What is needed: Would you return the material below exactly, with no line left out?
------
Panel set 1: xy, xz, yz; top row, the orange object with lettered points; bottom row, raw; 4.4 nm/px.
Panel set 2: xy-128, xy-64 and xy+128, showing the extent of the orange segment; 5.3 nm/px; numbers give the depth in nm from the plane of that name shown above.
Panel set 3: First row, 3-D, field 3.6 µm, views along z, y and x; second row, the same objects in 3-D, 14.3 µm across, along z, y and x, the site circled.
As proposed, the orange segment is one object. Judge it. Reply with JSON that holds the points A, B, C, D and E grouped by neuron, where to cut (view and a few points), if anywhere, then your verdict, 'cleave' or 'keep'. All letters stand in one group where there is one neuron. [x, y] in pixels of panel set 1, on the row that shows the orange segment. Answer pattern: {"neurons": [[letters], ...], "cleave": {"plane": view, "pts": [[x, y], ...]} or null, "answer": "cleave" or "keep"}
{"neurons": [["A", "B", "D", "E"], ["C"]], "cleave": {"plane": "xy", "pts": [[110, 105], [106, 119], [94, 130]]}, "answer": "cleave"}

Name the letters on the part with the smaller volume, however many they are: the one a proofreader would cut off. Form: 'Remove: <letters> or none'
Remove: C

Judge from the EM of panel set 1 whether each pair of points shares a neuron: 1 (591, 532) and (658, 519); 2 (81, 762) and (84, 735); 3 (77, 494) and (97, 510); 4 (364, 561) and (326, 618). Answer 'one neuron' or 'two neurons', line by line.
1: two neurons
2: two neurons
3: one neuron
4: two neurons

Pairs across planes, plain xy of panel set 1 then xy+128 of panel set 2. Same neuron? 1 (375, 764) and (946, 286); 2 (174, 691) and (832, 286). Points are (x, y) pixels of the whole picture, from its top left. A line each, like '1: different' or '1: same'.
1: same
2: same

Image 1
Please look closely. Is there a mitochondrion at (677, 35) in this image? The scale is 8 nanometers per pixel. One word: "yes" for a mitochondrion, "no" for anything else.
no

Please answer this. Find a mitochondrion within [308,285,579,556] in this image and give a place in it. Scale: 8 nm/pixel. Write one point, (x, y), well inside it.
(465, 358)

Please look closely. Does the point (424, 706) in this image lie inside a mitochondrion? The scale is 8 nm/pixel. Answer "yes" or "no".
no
------
Answer:
Panel set 1: xy, xz, yz; top row, the orange object with lettered points; bottom row, raw; 4.4 nm/px.
Panel set 2: xy-128, xy-64 and xy+128, showing the extent of the orange segment; 5.3 nm/px; numbers give the depth in nm from the plane of that name shown above.
Panel set 3: First row, 3-D, field 3.6 µm, views along z, y and x; second row, the same objects in 3-D, 14.3 µm across, along z, y and x, the site circled.
As proposed, the orange segment is one object. Judge it. Reply with JSON that holds the points A, B, C, D and E grouped by neuron, where to cut (view and a few points), if anywhere, then your verdict, 'cleave' or 'keep'. All letters stand in one group where there is one neuron. [x, y] in pixels of panel set 1, on the row that shows the orange segment. Answer pattern: {"neurons": [[letters], ...], "cleave": {"plane": view, "pts": [[x, y], ...]} or null, "answer": "cleave" or "keep"}
{"neurons": [["A", "B", "D", "E"], ["C"]], "cleave": {"plane": "xy", "pts": [[110, 105], [106, 119], [94, 130]]}, "answer": "cleave"}

Name the letters on the part with the smaller volume, however many they are: the one a proofreader would cut off. Form: 'Remove: <letters> or none'
Remove: C

Judge from the EM of panel set 1 whether each pair of points shares a neuron: 1 (591, 532) and (658, 519); 2 (81, 762) and (84, 735); 3 (77, 494) and (97, 510); 4 (364, 561) and (326, 618). Answer 'one neuron' or 'two neurons', line by line.
1: two neurons
2: two neurons
3: one neuron
4: two neurons

Pairs across planes, plain xy of panel set 1 then xy+128 of panel set 2. Same neuron? 1 (375, 764) and (946, 286); 2 (174, 691) and (832, 286). Points are (x, y) pixels of the whole picture, from its top left. A line each, like '1: different' or '1: same'.
1: same
2: same

Image 1
Please look closely. Is there a mitochondrion at (677, 35) in this image? The scale is 8 nanometers per pixel. One word: "yes" for a mitochondrion, "no" for anything else.
no

Please answer this. Find a mitochondrion within [308,285,579,556] in this image and give a place in it. Scale: 8 nm/pixel. Write one point, (x, y), well inside it.
(465, 358)

Please look closely. Does the point (424, 706) in this image lie inside a mitochondrion? The scale is 8 nm/pixel. Answer "yes" or "no".
no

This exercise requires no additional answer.